## WORK TO COMPLETE
From the line below containing "r Mahkamah Konstitusi RI" to the final line, print each line exactly as written. No pictures belong in the copy.

## EXCERPTED RECORDS
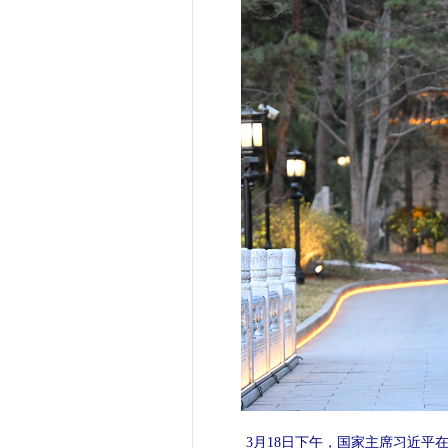
3月18日下午，国家主席习近平在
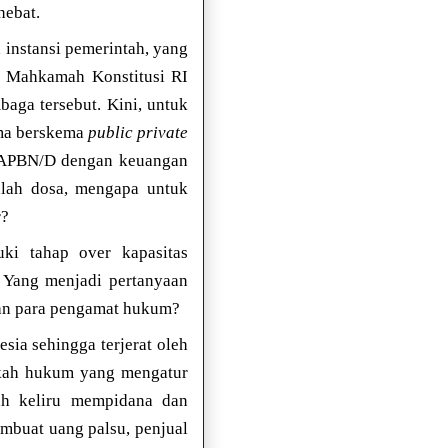
hebat.
 instansi pemerintah, yang
r Mahkamah Konstitusi RI
aga tersebut. Kini, untuk
ma berskema
public private
a APBN/D dengan keuangan
nlah dosa, mengapa untuk
r?
uki tahap over kapasitas
. Yang menjadi pertanyaan
dan para pengamat hukum?
sia sehingga terjerat oleh
aukah hukum yang mengatur
lah keliru mempidana dan
embuat uang palsu, penjual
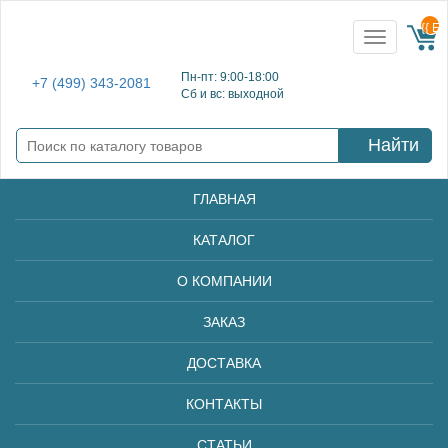
{{ E
Toggle
navigation
Пн-пт: 9:00-18:00
+7 (499) 343-2081
Сб и вс: выходной
Найти
ГЛАВНАЯ
КАТАЛОГ
О КОМПАНИИ
ЗАКАЗ
ДОСТАВКА
КОНТАКТЫ
СТАТЬИ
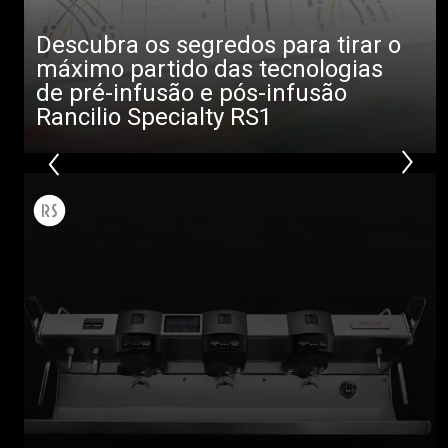
Descubra os segredos para tirar o
máximo partido das tecnologias
de pré-infusão e pós-infusão
Todos
Rancilio Specialty RS1
Produtos
Notícias
Descarregar
Mais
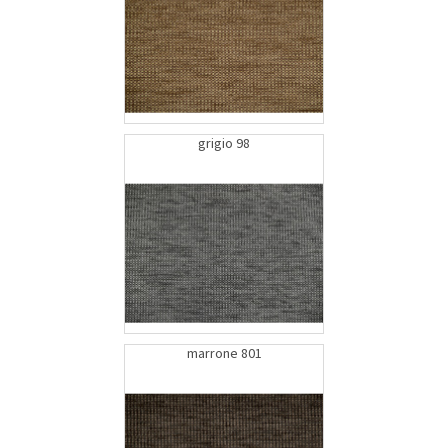
grigio 98
marrone 801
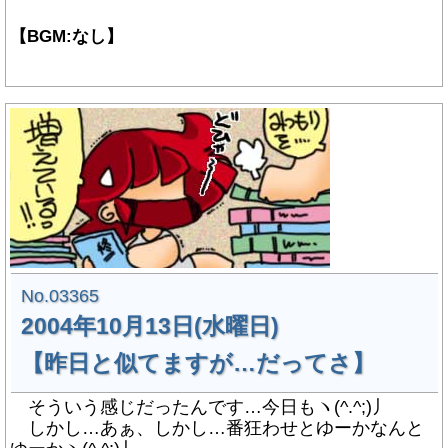
【BGM:なし】
No.03365
2004年10月13日(水曜日)
【昨日と似てますが…だってさ】
そういう感じだったんです…今日もヽ(^.^;)丿
しかし…あぁ、しかし…番狂わせとゆーかなんと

## RESPONSE
r Mahkamah Konstitusi RI
aga tersebut. Kini, untuk
ma berskema
public private
a APBN/D dengan keuangan
nlah dosa, mengapa untuk
r?
uki tahap over kapasitas
. Yang menjadi pertanyaan
dan para pengamat hukum?
sia sehingga terjerat oleh
aukah hukum yang mengatur
lah keliru mempidana dan
embuat uang palsu, penjual
{{ E
Toggle
navigation
Пн-пт: 9:00-18:00
+7 (499) 343-2081
Сб и вс: выходной
Найти
ГЛАВНАЯ
КАТАЛОГ
О КОМПАНИИ
ЗАКАЗ
ДОСТАВКА
КОНТАКТЫ
СТАТЬИ
Descubra os segredos para tirar o
máximo partido das tecnologias
de pré-infusão e pós-infusão
Todos
Rancilio Specialty RS1
Produtos
Notícias
Descarregar
Mais
grigio 98
marrone 801
【BGM:なし】
No.03365
2004年10月13日(水曜日)
【昨日と似てますが…だってさ】
そういう感じだったんです…今日もヽ(^.^;)丿
しかし…あぁ、しかし…番狂わせとゆーかなんと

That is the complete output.